[Entries drawn from a collection]

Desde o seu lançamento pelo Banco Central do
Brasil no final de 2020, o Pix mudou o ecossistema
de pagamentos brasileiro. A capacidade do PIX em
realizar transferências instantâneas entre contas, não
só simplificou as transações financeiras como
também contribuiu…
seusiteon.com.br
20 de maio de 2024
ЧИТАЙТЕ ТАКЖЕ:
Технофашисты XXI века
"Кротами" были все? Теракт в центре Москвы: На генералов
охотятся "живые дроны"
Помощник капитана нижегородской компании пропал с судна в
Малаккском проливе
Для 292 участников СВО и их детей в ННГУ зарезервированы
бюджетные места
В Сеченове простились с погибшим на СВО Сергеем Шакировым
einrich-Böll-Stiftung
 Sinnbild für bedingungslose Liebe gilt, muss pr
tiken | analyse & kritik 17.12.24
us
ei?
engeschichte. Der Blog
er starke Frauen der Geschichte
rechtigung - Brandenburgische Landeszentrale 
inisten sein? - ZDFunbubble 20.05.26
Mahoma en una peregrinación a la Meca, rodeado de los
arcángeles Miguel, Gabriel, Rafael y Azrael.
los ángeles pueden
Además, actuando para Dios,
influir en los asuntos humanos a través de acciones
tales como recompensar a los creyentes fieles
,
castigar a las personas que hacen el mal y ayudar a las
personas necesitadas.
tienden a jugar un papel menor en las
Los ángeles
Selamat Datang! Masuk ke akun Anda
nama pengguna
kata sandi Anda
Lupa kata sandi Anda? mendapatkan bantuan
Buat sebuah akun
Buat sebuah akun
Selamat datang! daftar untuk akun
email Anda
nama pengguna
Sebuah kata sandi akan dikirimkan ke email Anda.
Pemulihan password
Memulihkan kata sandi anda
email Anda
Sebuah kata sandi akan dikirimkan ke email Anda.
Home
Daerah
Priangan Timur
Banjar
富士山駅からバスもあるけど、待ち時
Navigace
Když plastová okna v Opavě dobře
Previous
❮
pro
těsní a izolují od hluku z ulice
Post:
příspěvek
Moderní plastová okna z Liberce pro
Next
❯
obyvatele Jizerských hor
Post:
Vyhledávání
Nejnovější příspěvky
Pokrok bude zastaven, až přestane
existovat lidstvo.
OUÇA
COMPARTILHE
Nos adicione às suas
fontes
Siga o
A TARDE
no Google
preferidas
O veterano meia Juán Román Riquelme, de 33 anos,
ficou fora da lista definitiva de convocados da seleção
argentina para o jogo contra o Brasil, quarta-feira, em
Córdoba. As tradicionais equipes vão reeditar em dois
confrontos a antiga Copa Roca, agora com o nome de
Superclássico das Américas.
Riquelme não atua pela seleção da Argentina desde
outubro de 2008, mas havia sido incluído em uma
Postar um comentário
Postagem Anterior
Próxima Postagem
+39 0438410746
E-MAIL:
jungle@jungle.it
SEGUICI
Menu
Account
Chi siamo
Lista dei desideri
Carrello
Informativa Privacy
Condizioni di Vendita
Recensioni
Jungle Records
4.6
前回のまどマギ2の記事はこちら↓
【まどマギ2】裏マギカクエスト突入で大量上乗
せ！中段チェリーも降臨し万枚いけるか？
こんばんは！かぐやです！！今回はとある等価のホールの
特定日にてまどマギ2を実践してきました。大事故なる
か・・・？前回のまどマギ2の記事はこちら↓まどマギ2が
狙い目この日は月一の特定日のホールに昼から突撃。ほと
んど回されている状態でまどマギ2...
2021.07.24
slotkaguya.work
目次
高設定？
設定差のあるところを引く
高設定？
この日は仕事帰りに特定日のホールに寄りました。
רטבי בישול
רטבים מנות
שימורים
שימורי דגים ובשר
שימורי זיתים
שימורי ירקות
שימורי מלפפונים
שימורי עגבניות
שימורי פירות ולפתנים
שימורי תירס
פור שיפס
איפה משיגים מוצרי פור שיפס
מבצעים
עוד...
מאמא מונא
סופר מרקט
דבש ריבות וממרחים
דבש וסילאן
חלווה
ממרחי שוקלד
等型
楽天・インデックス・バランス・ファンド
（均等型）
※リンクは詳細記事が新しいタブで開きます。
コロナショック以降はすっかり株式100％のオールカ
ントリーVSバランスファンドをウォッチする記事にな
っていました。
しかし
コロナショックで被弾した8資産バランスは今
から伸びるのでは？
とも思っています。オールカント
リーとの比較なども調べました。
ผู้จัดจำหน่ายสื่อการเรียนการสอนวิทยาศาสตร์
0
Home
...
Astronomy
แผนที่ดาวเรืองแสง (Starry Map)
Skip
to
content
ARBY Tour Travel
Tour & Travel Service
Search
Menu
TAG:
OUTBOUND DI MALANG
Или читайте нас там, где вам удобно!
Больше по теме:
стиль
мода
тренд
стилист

## PROBLEM DETAILS
Reproduce the data verbatim from its first line through the line containing "Córdoba. As tradicionais", including both of those lines.

## RESPONSE TO THIS EXERCISE
Desde o seu lançamento pelo Banco Central do
Brasil no final de 2020, o Pix mudou o ecossistema
de pagamentos brasileiro. A capacidade do PIX em
realizar transferências instantâneas entre contas, não
só simplificou as transações financeiras como
também contribuiu…
seusiteon.com.br
20 de maio de 2024
ЧИТАЙТЕ ТАКЖЕ:
Технофашисты XXI века
"Кротами" были все? Теракт в центре Москвы: На генералов
охотятся "живые дроны"
Помощник капитана нижегородской компании пропал с судна в
Малаккском проливе
Для 292 участников СВО и их детей в ННГУ зарезервированы
бюджетные места
В Сеченове простились с погибшим на СВО Сергеем Шакировым
einrich-Böll-Stiftung
 Sinnbild für bedingungslose Liebe gilt, muss pr
tiken | analyse & kritik 17.12.24
us
ei?
engeschichte. Der Blog
er starke Frauen der Geschichte
rechtigung - Brandenburgische Landeszentrale 
inisten sein? - ZDFunbubble 20.05.26
Mahoma en una peregrinación a la Meca, rodeado de los
arcángeles Miguel, Gabriel, Rafael y Azrael.
los ángeles pueden
Además, actuando para Dios,
influir en los asuntos humanos a través de acciones
tales como recompensar a los creyentes fieles
,
castigar a las personas que hacen el mal y ayudar a las
personas necesitadas.
tienden a jugar un papel menor en las
Los ángeles
Selamat Datang! Masuk ke akun Anda
nama pengguna
kata sandi Anda
Lupa kata sandi Anda? mendapatkan bantuan
Buat sebuah akun
Buat sebuah akun
Selamat datang! daftar untuk akun
email Anda
nama pengguna
Sebuah kata sandi akan dikirimkan ke email Anda.
Pemulihan password
Memulihkan kata sandi anda
email Anda
Sebuah kata sandi akan dikirimkan ke email Anda.
Home
Daerah
Priangan Timur
Banjar
富士山駅からバスもあるけど、待ち時
Navigace
Když plastová okna v Opavě dobře
Previous
❮
pro
těsní a izolují od hluku z ulice
Post:
příspěvek
Moderní plastová okna z Liberce pro
Next
❯
obyvatele Jizerských hor
Post:
Vyhledávání
Nejnovější příspěvky
Pokrok bude zastaven, až přestane
existovat lidstvo.
OUÇA
COMPARTILHE
Nos adicione às suas
fontes
Siga o
A TARDE
no Google
preferidas
O veterano meia Juán Román Riquelme, de 33 anos,
ficou fora da lista definitiva de convocados da seleção
argentina para o jogo contra o Brasil, quarta-feira, em
Córdoba. As tradicionais equipes vão reeditar em dois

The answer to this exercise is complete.